The very title is POV[edit]

The behavior defined in the first paragraph is not fraud. "Fraud" is a loaded word, and using it even by analogy is implicitly POV.

Traditionally and by any reasonable definition, fraud is intentionally misleading people in order to get them to do things to your advantage (and generally to their disadvantage; in some unorthodox formulations, their disadvantage may be enough). Usually the expectation is the person committing fraud gets something of monetary value. "Click fraud" as defined here fails on both points for non-contracting parties. If a non-contracting party clicks on an ad, for whatever reason, unless there are some special circumstances, that is just plain not fraud.

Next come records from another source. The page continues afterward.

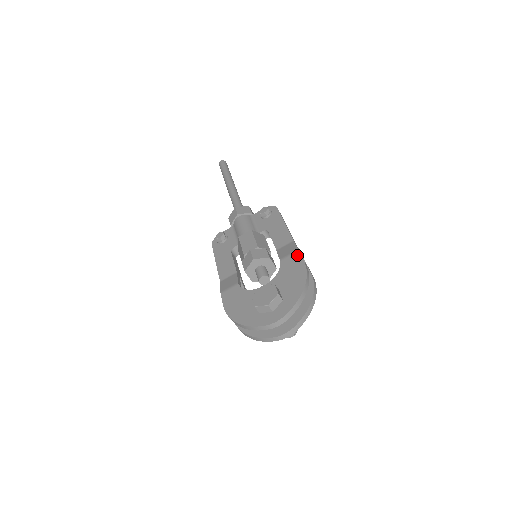
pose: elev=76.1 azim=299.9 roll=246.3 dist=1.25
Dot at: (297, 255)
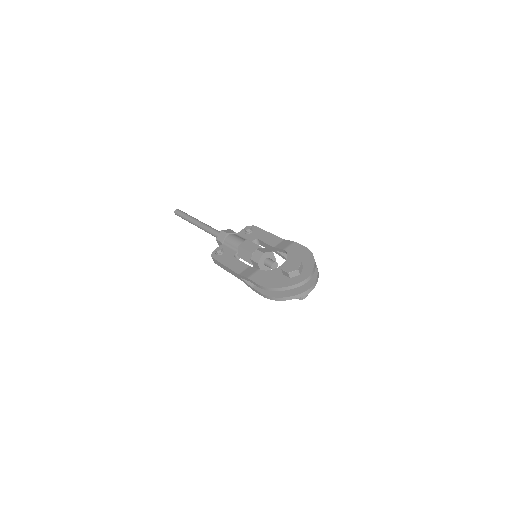
Dot at: (296, 244)
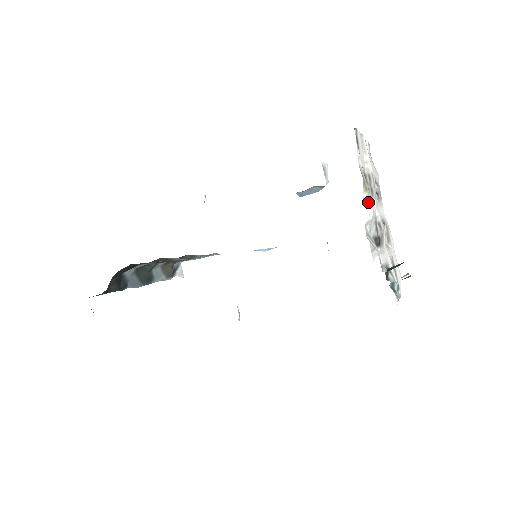
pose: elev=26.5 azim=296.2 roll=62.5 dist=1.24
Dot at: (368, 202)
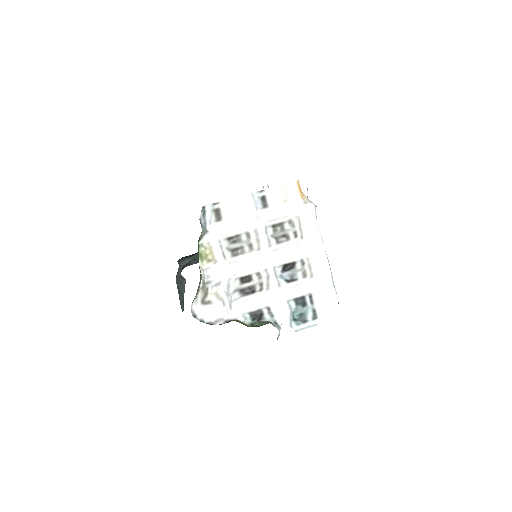
Dot at: (215, 269)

First, clicking on ad is not, except in the dreams of advertisers, necessarily an indication of any interest in buying (or doing anything else with) what's advertised. In fact, it's very dangerous to establish the idea that following any link on the Web is an indication of interest in anything whatsoever. So nobody has been misled (or at least nothing has been done which would mislead a reasonable person). I'm under no obligation to you to explain my reasons for clicking on your links, thank you very much. That's assuming I DID click on the link, and it wasn't "clicked" by some computer program for some unrelated reason.

Second, a non-contracting party doesn't usually stand to gain anything from the click, nor does the click in and of itself deprive anybody of anything other than a trivial amount of bandwidth which they have already freely offered. The intent to get something is the critical difference between "fraud" and "random lying", and there's a very good reason that laws traditionally distinguish the two.

So, I'm sorry. If I, as a party unrelated to advertiser, publisher, or ad network, click on an ad out of boredom, I have not committed fraud against anybody, nor indeed have I done anything wrong at all. In fact, if I click on your ad because I think you're a scumbag and I know it will cost you money, I still haven't done anything that could reasonably be called "fraud", even if I have done something that could, in an ideal world where the law had perfect knowledge and no more important things to worry about, be thought of as something that should be somehow punishable.

Yes, that's a point of view, but so is the point of view implicit in calling such activities "fraud". I realize that "click fraud" is the common name for this, but that name can't just be blithely accepted without adopting a POV.